「金工史談 続篇」香取秀真

特に面白かったのが「掛仏」という神社に飾られた仏の像と(多分鏡から発展したんじゃないかなー、ということが解説されてましたが、まあ、技術的な観点から述べられてるんだろうね)、東大寺が二度目に燃えたあとに大勧進になった重源やら栄西などの行動がわりと広範に語られていた辺り。
そういやあれですね、私、重源さんが高野山の出身ってのは始めて聞いた気がします。
この焼けたのちの寄付を募った大勧進はわりと特殊な能力がないと出来なかった、あまり東大寺にはそれに向いた人がいなかったとは聞いていたんですけどね、で、、栄西も結構変わった人で禅宗を日本に最初に持ち込んだりしてる人ですし、油倉というところからこの大勧進の人材が来ていたとか、そういう手持ちの情報と組み合わせてみるのはなかなか面白かったんですが。

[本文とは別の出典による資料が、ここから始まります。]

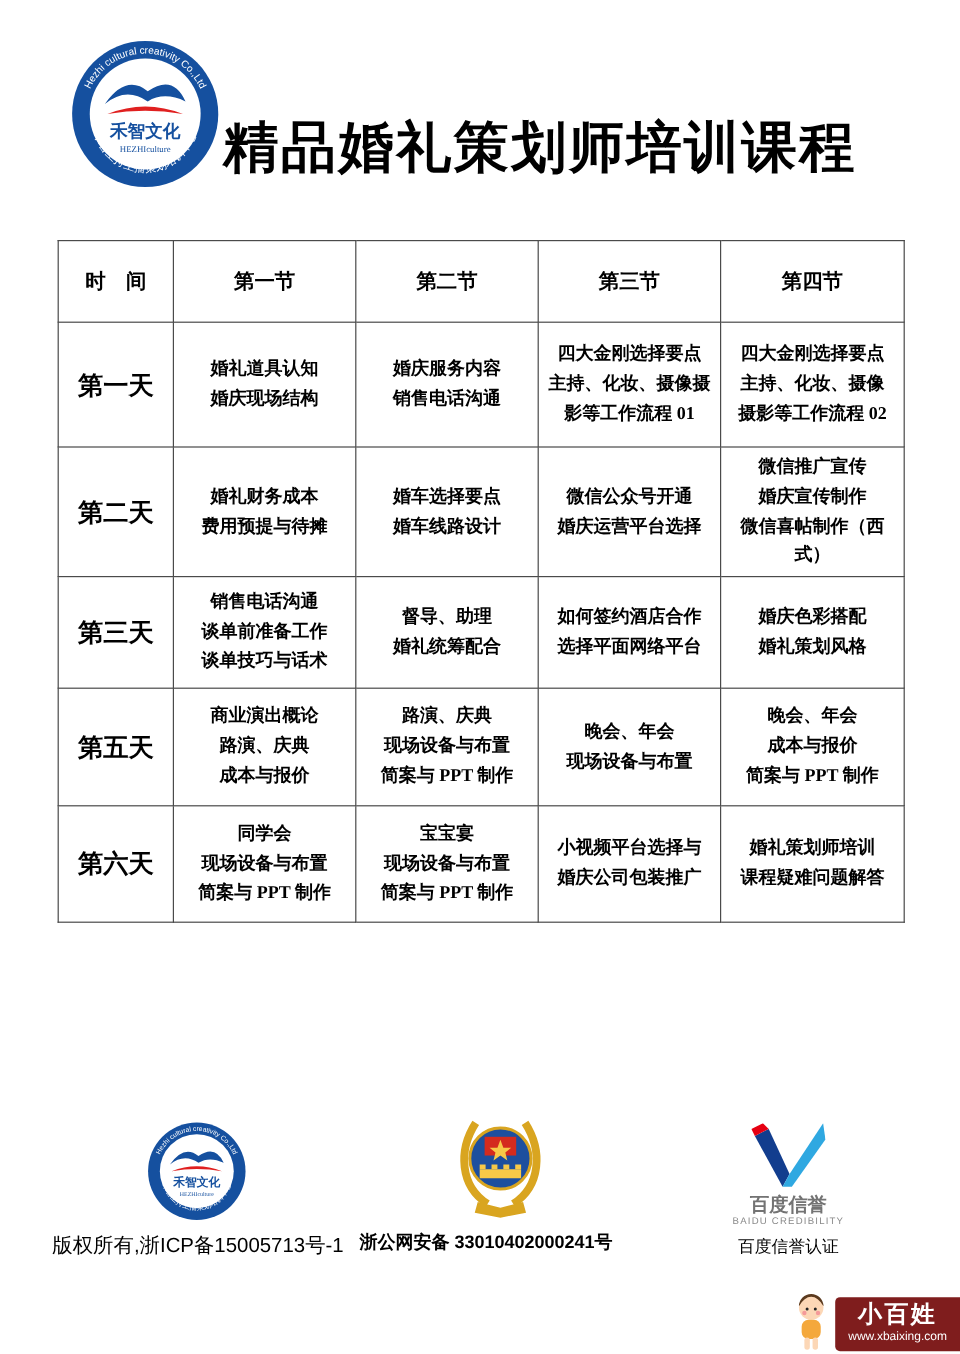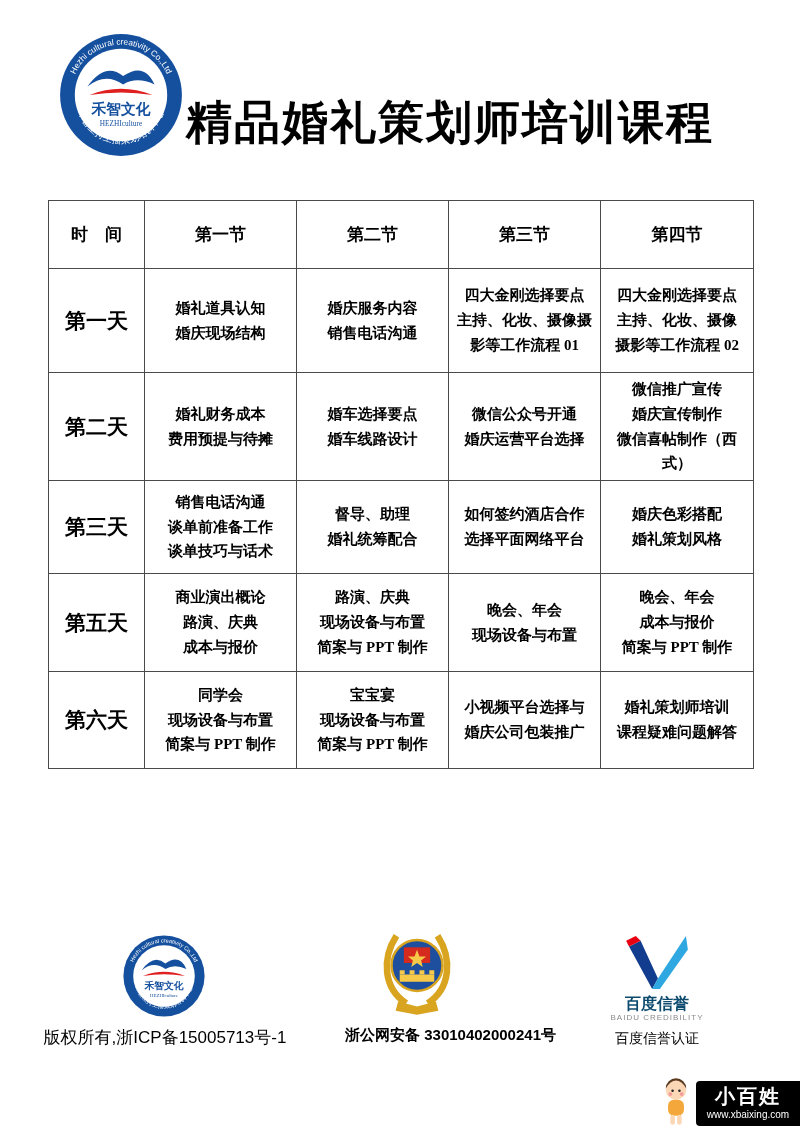--- a/index.html
+++ b/index.html
@@ -41,7 +41,7 @@
                   font-family:"Liberation Sans","DejaVu Sans",sans-serif; }
   .baidu-logo   { position:absolute; left:626px; top:936px; width:62px; height:54px; }
   .baidu-name   { position:absolute; left:592px; top:994px; width:130px; text-align:center;
-                  font-weight:bold; font-size:16px; color:#0c4a6e;
+                  font-weight:bold; font-size:16px; color:#737373;
                   font-family:"Liberation Sans","DejaVu Sans",sans-serif; }
   .baidu-en     { position:absolute; left:592px; top:1013px; width:130px; text-align:center;
                   font-size:8px; letter-spacing:1px; color:#8a8a8a;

あれなんだよな、松永秀久とか陳和卿の辺りで筆がノリッノリになってしまい、ものすごい感情的に批判された内容が展開されていたものの、現代の視点から見るとあまり、その、詳しいというわけでもなさそうなのでだいぶ複雑な気持ちでした。
どういう性格してるのかが詳細に語られてもなぁ、なにが琴線に触れたのか…。
陳和卿は技術者として扱われてますが大陸中国の商人、松永秀久氏は裏切りで有名なものの、実際のところその場にいたわけではない記録が残っている人です、いやぁ。

まあ、実際のところはこんなにテーマ少ないわけではなく、各種の実際に各地に残る金属製品、職人、朝鮮半島やら中国の金属職人の歴史、とかなり手広かったのですがそっちは一旦受け取るところ程度かなぁ。
あ、あと大仏の鋳造に関しての考察ももろもろ、これはわかりやすかったですかも。